A colorant, an alkali-soluble resin, a photopolymerizable compound, a photoinitiator, and a random silsesquioxane having at least one reactive group in the molecular structure,
A colored photosensitive resin composition having an elastic recovery rate of 80% or more, measured by applying a force of 50 mN to the cured product formed after UV (exposure amount of 40 to 100 mJ/cm ^{2, 365 nm).} The colored photosensitive resin composition of claim 1, wherein the random silsesquioxane having at least one reactive group in the molecular structure is represented by the following formula (1).
[Formula 1]

(In Formula 1,
R′ and R″ are the same as or different from each other, and are each independently hydrogen, a hydroxy group, a C ₁ to C ₁₀ alkyl group, a C ₁ to C ₁₀ alkoxy group or -(R ₁ ) _n -R ₂ , and the R At least one of'and R″ is -(R ₁ ) _{n -R 2} ;
At this time, R ₁ is hydrogen, a C ₁ to C ₁₀ alkylene group, -R ₃ -OR ₄ -or -R ₅ -C(=O)OR ₆ -, wherein R ₃ to R ₆ are the same as or different from each other, and each independently Is a C ₁ to C ₁₀ alkylene group;
R ₂ is hydrogen, thiol group, isocyanate group, carboxyl group, hydroxyl group, amino group, urea group, urethane group, (meth)acrylate group, C ₁ to C ₁₀ alkyl group, C ₁ to C ₁₀ alkoxy group, C _{A 3} to C ₁₅ cycloalkyl group, a C ₃ to C ₁₅ heterocycloalkyl group, a C ₆ to C ₂₀ aryl group or a C ₅ to C ₂₀ heteroaryl group;
x is an integer from 1 to 500;
y is an integer from 1 to 500;
n is an integer of 0 or 1) The method of claim 2, wherein R ₁ is a C ₁ to C ₅ alkylene group,
R ₂ is a thiol group, an isocyanate group, a (meth)acrylate group, a phenyl group or an epoxy group,
The R ₃ to R ₆ are the same as or different from each other, and each independently a C ₁ to C ₅ alkylene group, characterized in that the colored photosensitive resin composition. The method of claim 1, wherein the colored photosensitive resin composition satisfies 100% by weight of the total composition.

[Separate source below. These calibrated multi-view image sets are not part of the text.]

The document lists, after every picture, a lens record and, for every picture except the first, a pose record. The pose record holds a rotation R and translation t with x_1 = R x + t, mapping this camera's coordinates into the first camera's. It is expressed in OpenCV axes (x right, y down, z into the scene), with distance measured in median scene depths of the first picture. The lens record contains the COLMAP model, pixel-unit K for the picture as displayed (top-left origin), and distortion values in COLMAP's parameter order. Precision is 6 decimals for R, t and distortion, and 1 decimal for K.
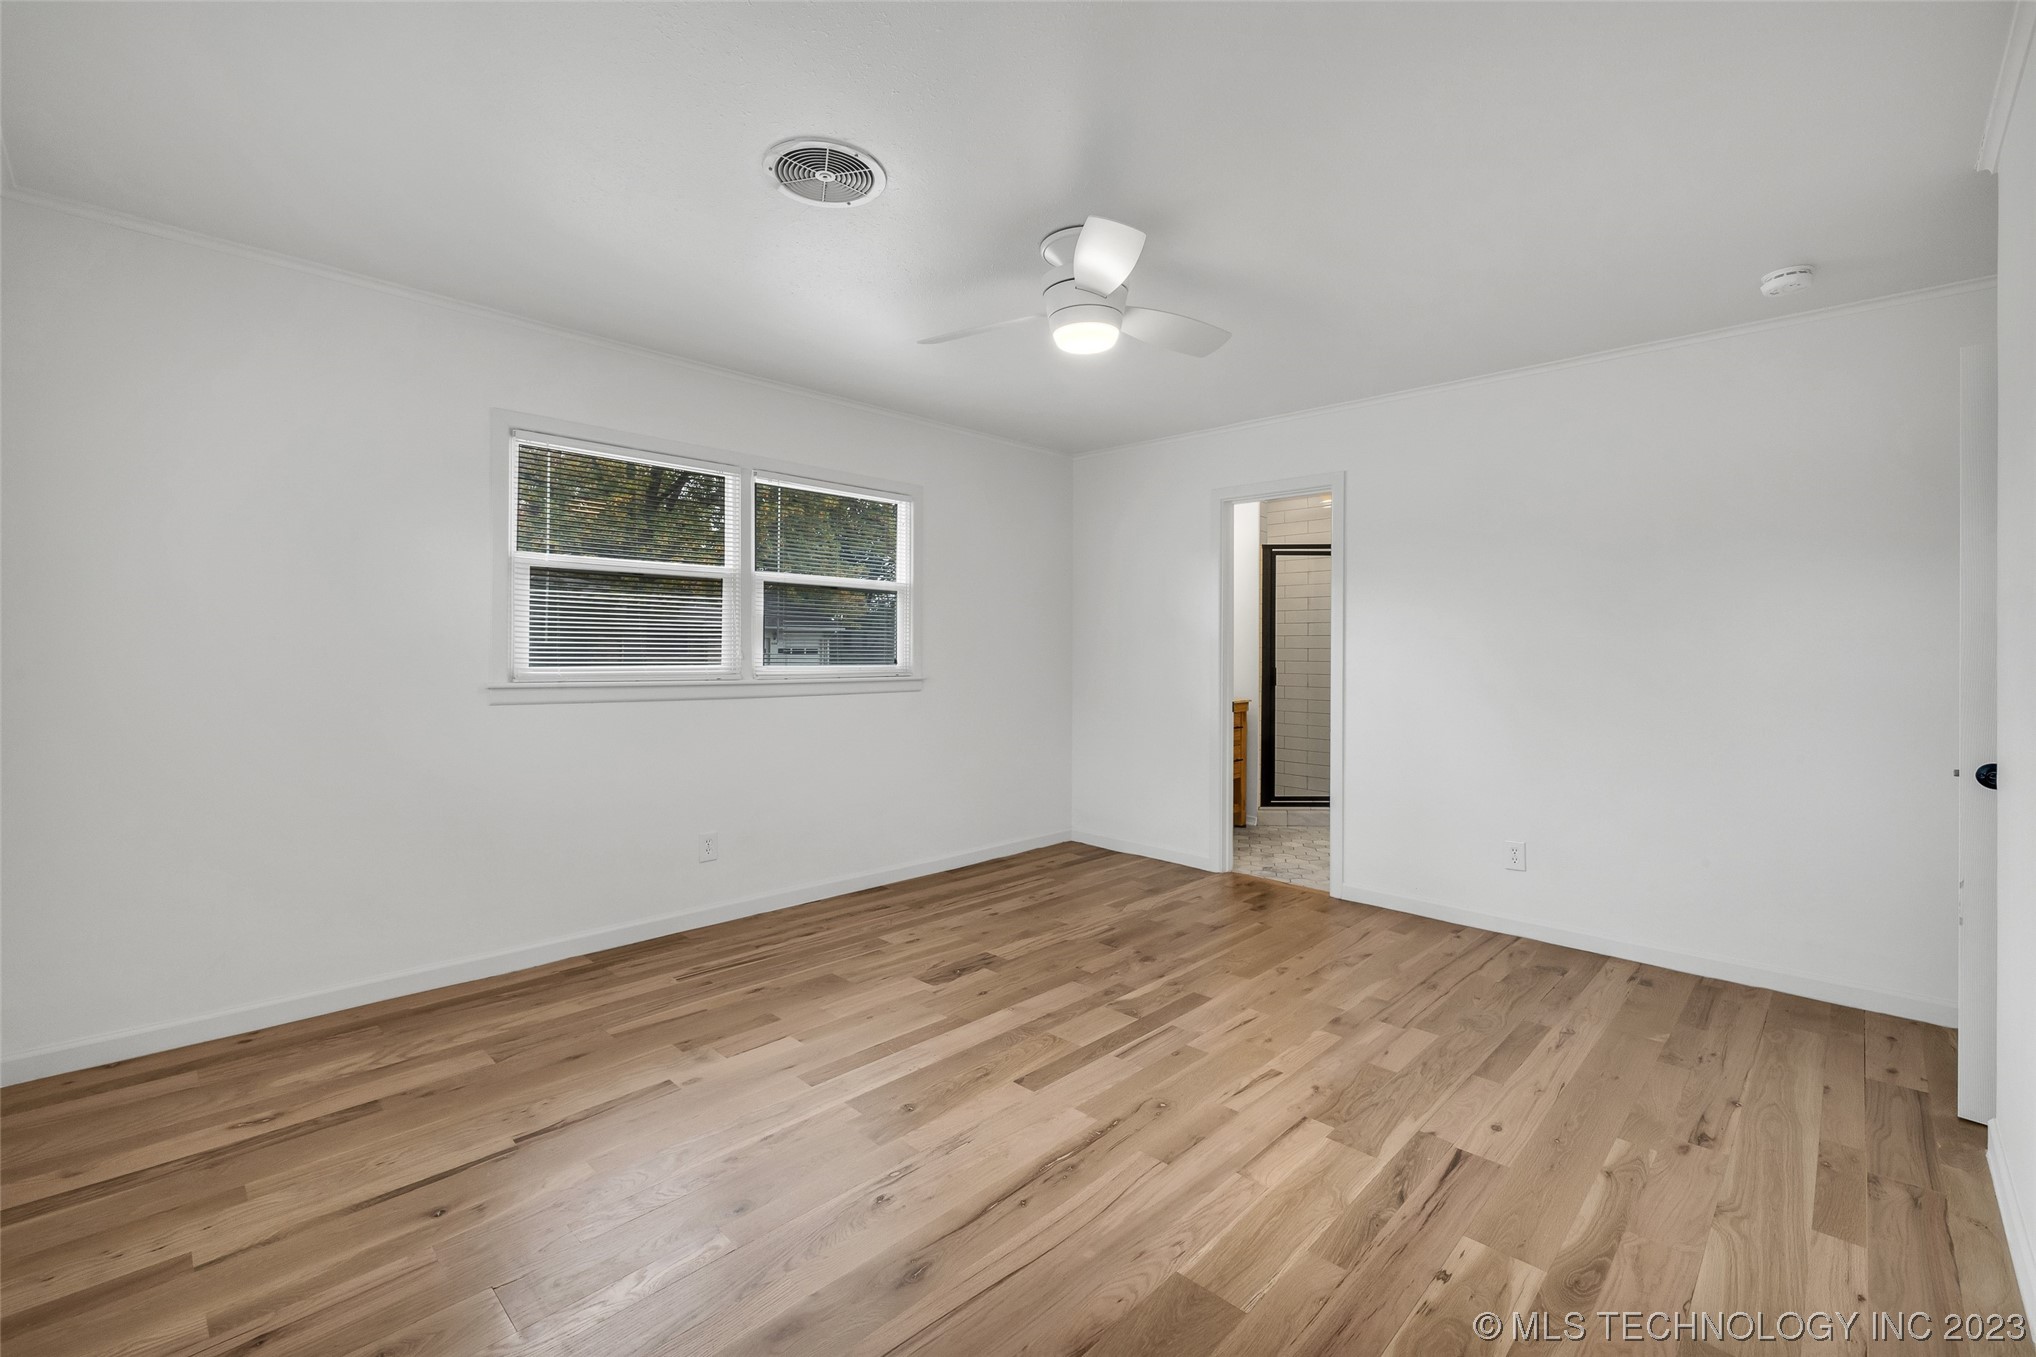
lens RADIAL K [[869.4, 0, 1016.6], [0, 869.4, 660.8], [0, 0, 1]] dist [-0.002657, -0.000807]
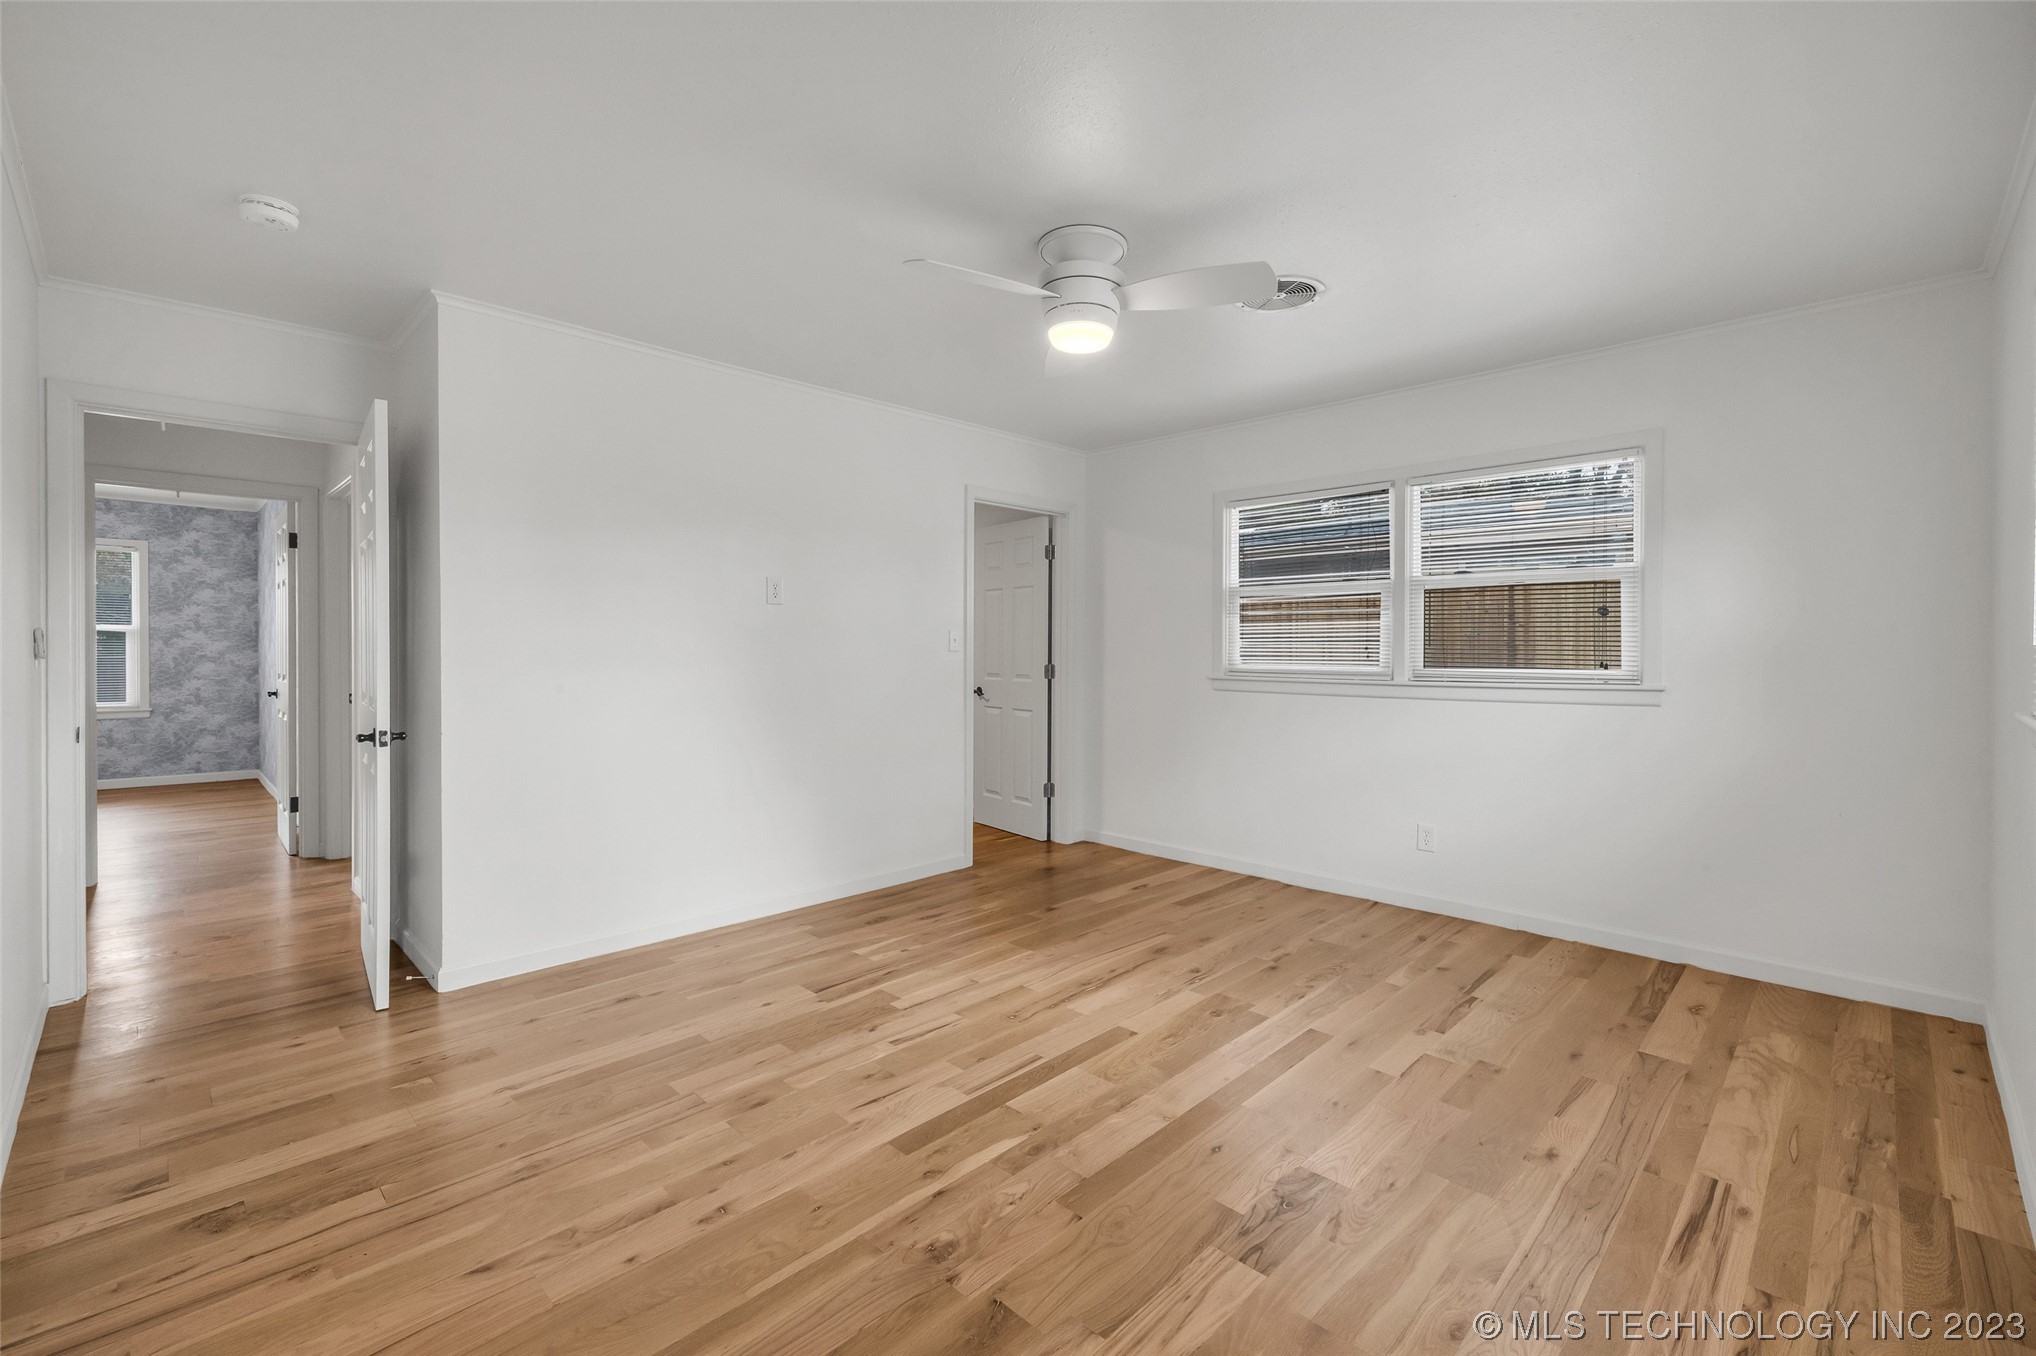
lens RADIAL K [[869.4, 0, 1014.6], [0, 869.4, 660.0], [0, 0, 1]] dist [-0.002657, -0.000807]
pose [[-0.999878, -0.010414, 0.011639, 0.116237], [-0.010116, 0.999625, 0.025431, -0.020207], [-0.011900, 0.025311, -0.999609, 1.664110]]
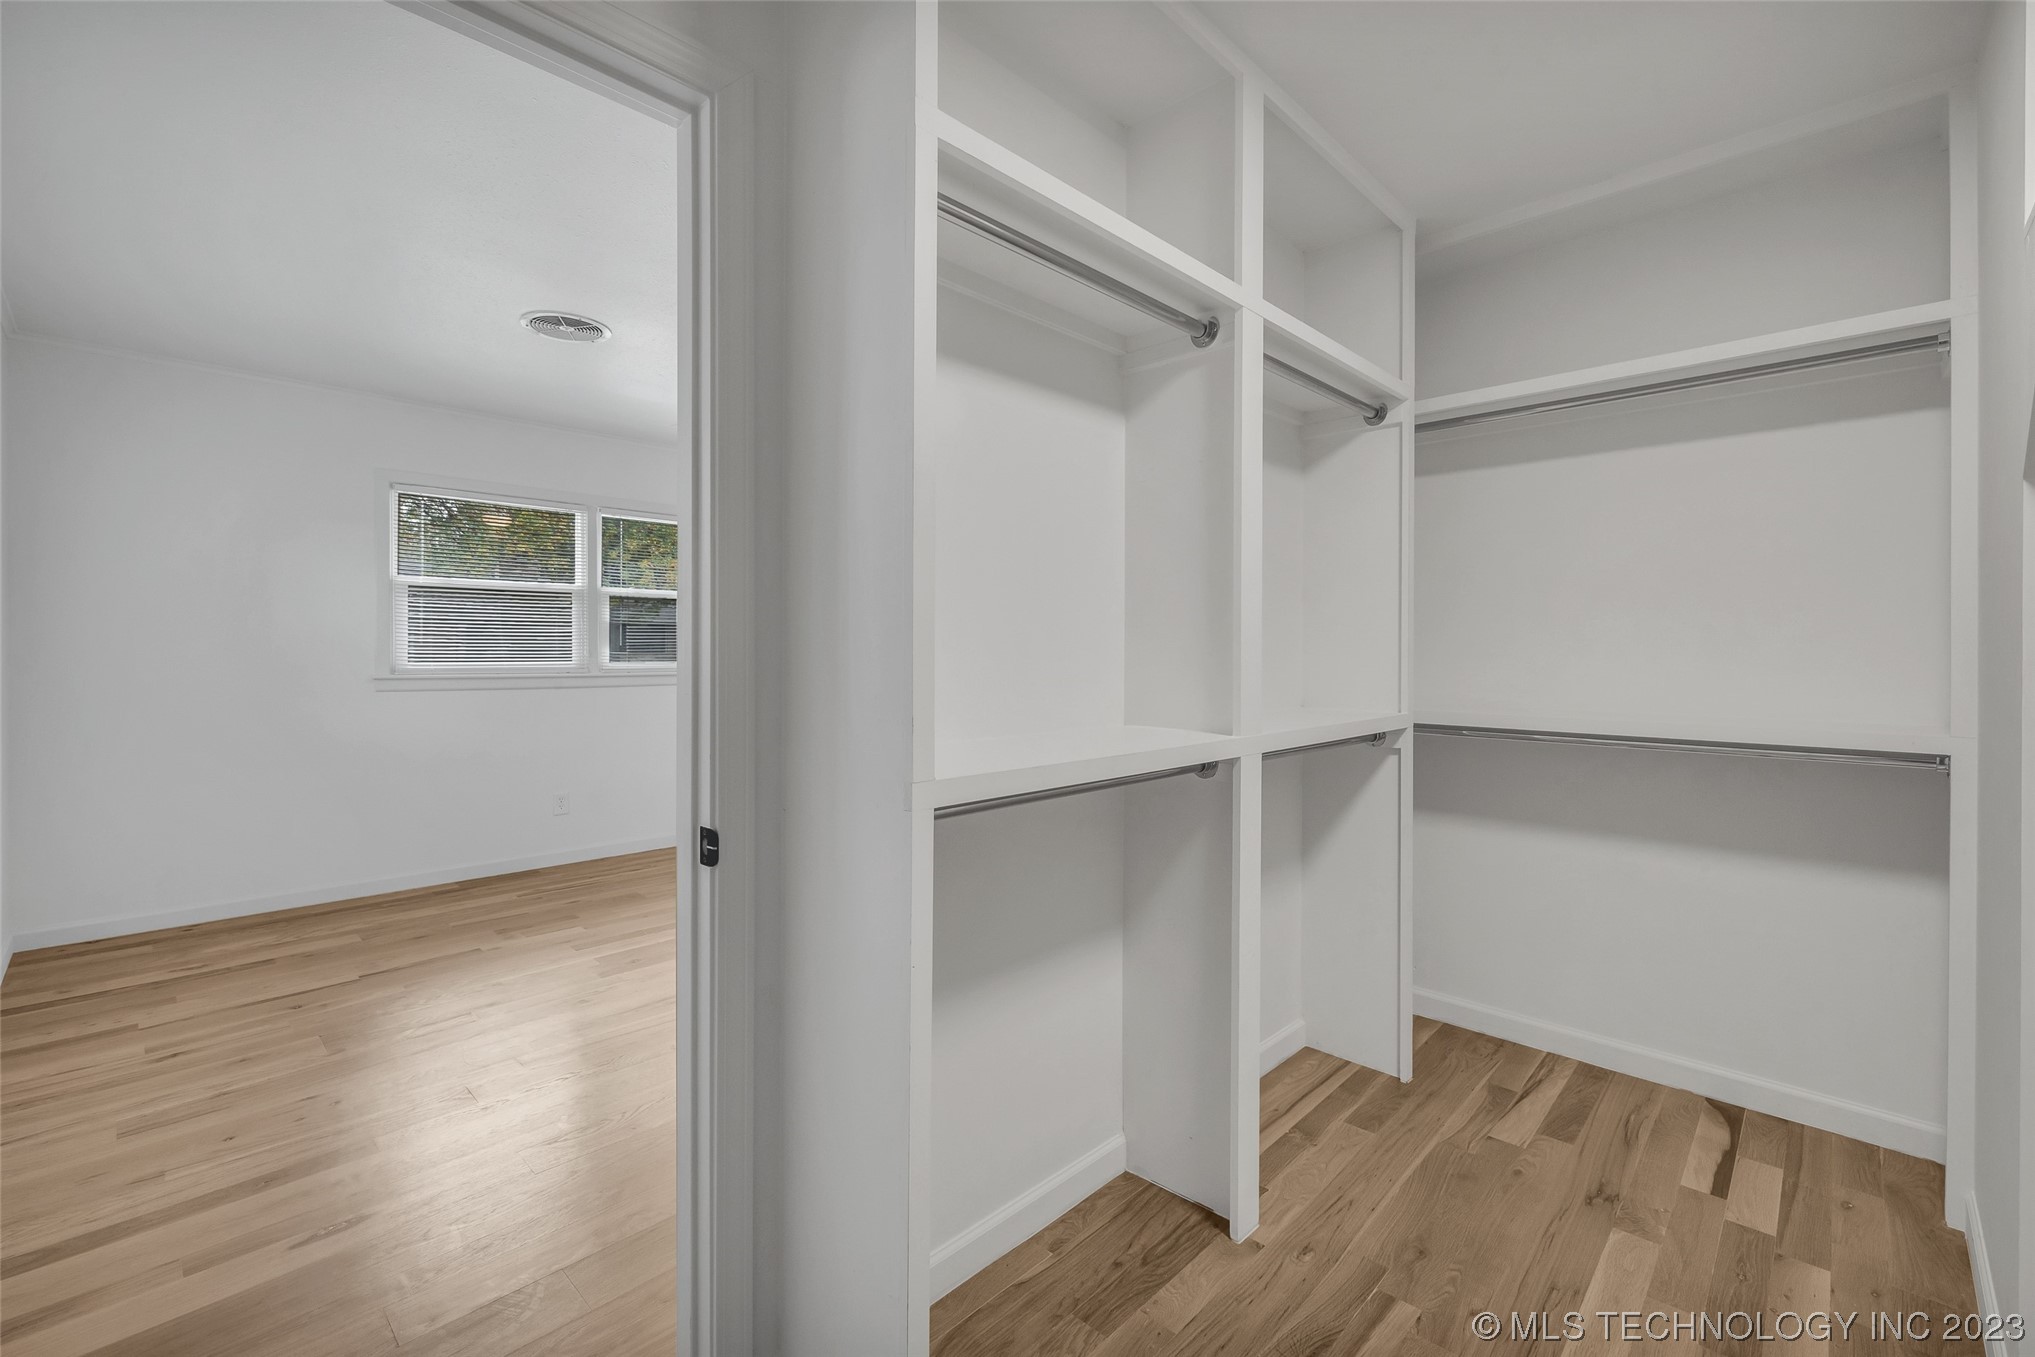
lens RADIAL K [[868.9, 0, 1012.1], [0, 868.9, 667.1], [0, 0, 1]] dist [-0.002657, -0.000807]
pose [[0.999993, -0.002570, 0.002718, 0.377111], [0.002546, 0.999956, 0.008990, 0.004383], [-0.002741, -0.008983, 0.999956, -0.343379]]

1 to 60% by weight of colorant,
10 to 80% by weight of an alkali-soluble resin,
1 to 30% by weight of a photopolymerizable compound,
0.01 to 10% by weight of a photopolymerization initiator, and
A colored photosensitive resin composition comprising 0.1 to 15% by weight of random silsesquioxane having a reactor. Column spacer, characterized in that made of the colored photosensitive resin composition according to any one of claims 1 to 4. A liquid crystal display device comprising the column spacer of claim 5. A black matrix integrated column spacer, characterized in that it is made of the colored photosensitive resin composition according to any one of claims 1 to 4. A liquid crystal display device comprising the black matrix integrated column spacer of claim 7.